Computer Science Master Semester 1

Today marks the end of my first semester back at university! Last year I decided to go back to studying in order to do my Masters degree in computer science. It had been an exciting time period as I need to get used to working and studying part time again. I just wanted to use this opportunity to share what i have actually learned now that the exams are over and I will inevitably forget about most of the less relevant stuff. I took three courses. Each of which has its own little section.

Optimization for Machine Learning This course was all about optimization, which just means minimizing a function. This is more interesting, when you can’t compute the derivatives analytically. In these cases you need to use iterative approaches. The simplest one is called gradient descent. The basic idea behind it is to start at some point, take the gradient at that point and move in the opposite direction. Repeat this a few times and you may find the minimum. There are more complicated approaches that at into account the Hessian and maybe a momentum term, but the core logic is the same.

All this is relevant for machine learning in that this is what optimizers such as Adam do during training. They take the information from backpropagation and adjust the parameters of the model so that we get closes to the minimum of the loss function. This works especially well, when the objective function is convex, because then there is only one minimum, namely the global one. This is the case in linear regression for example.

Natural Language Processing I originally expected this course to be much more technical with some insights into how LLMs work. Instead, we talked a lot about linguistics and theoretical approaches to question answering systems or hate speech detection for instance. The tutorials, however, were a lot more hands on. In the beginning we worked a lot with traditional approaches to language analysis such as Hearst patterns. In the later parts we moved to using actual language models such as BERT variants or Qwen for text classification. This was my first exposure to the Huggingface ecosystem, which I found especially interesting.

Algorithms You can probably imagine what this module was all about. There weren’t a lot of entirely new topic in this course. It was mostly about what you typically already learn when you do a Bachelor’s degree in computer science. Graph theory played a big part, but also complexity analysis and geometric problems. I will just pick a two examples that I found interesting.

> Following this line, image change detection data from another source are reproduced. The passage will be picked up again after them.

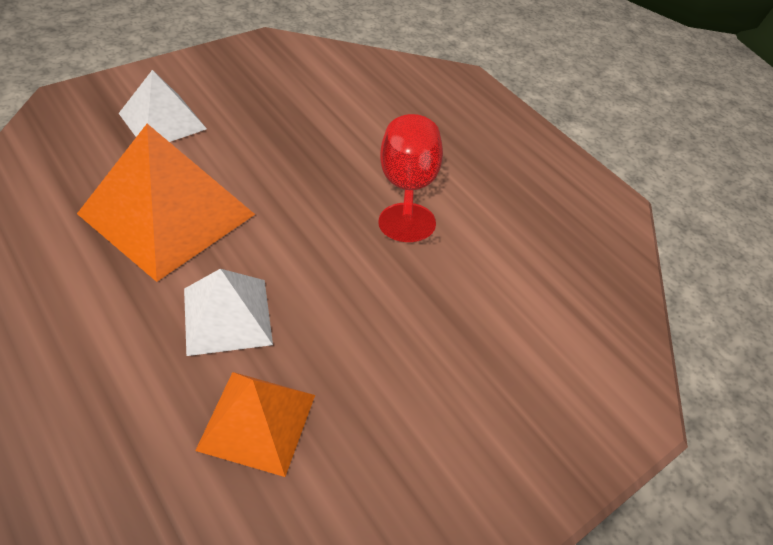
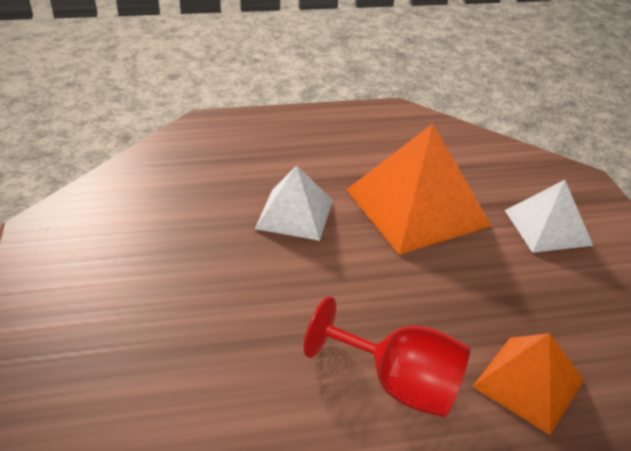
camera: 120 degrees right, 10 degrees down
(257, 422) = (199, 207): orange pyramid -> orange pyramid (528, 383)

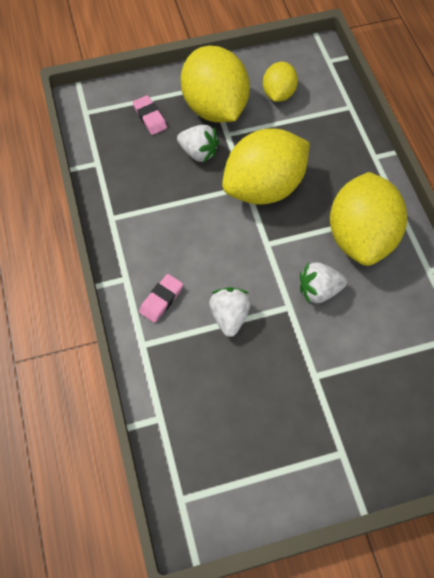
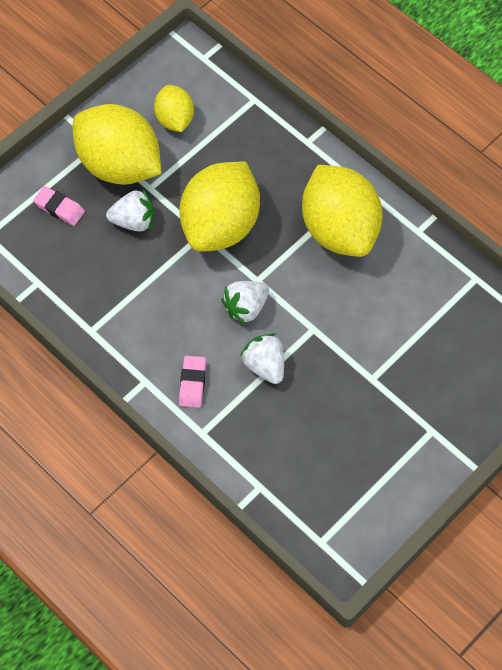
camera: 30 degrees left, 0 degrees up
(319, 290) = (331, 300): white strawberry -> white strawberry (246, 308)

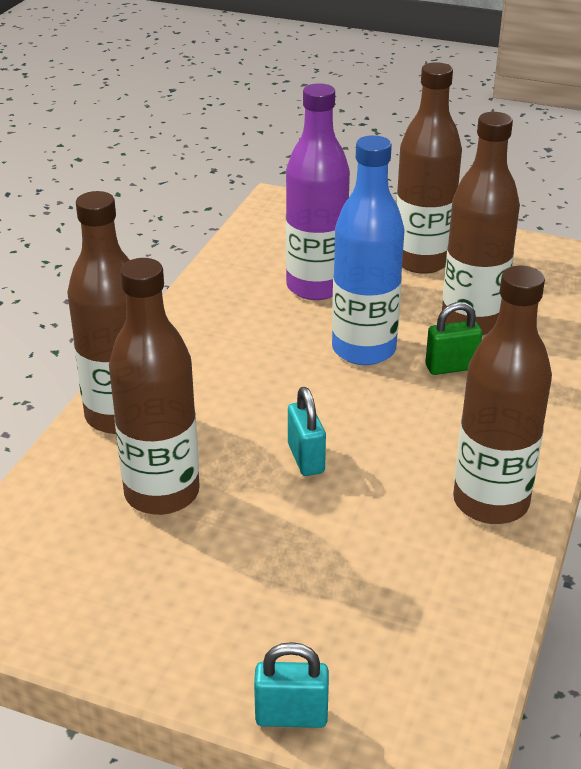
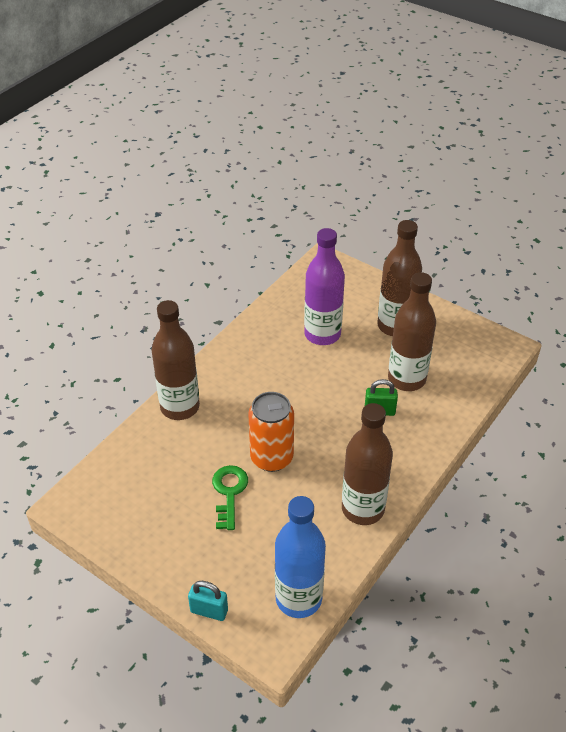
camera: 15 degrees right, 10 degrees up
(162, 493) = (187, 463): brown bottle -> none
(253, 521) = (229, 492): none -> green key
(306, 458) = (271, 457): turquoise padlock -> orange can
(364, 349) = (333, 388): blue bottle -> blue bottle (298, 598)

We spent a lot of time discussing the structural analysis of graphs, flow problems and shortest path calculations. I was surprised how often a simple DFS run was actually helpful. DFS can be used to check for many properties that a graph may have. For example, you can use it to check if the graph is bipartite, planar, cyclic or for finding strongly connected components.
The scan line algorithm is useful for solving many geometric problems. Imagine a set of parallel line segments that start and end at different points. You want to find out which line segments are visible to each other. You can do this by moving a sweeping line across the field by managing an event queue for the starting and end points of all line segments. The sweeping line keeps track of which line segments are currently intersected in a separate data structure. It is updated with every event from the queue. This basic principle can be used in many instances. For example, when you rotate the sweeping line through a point cloud, you can use it to compute the convex hull.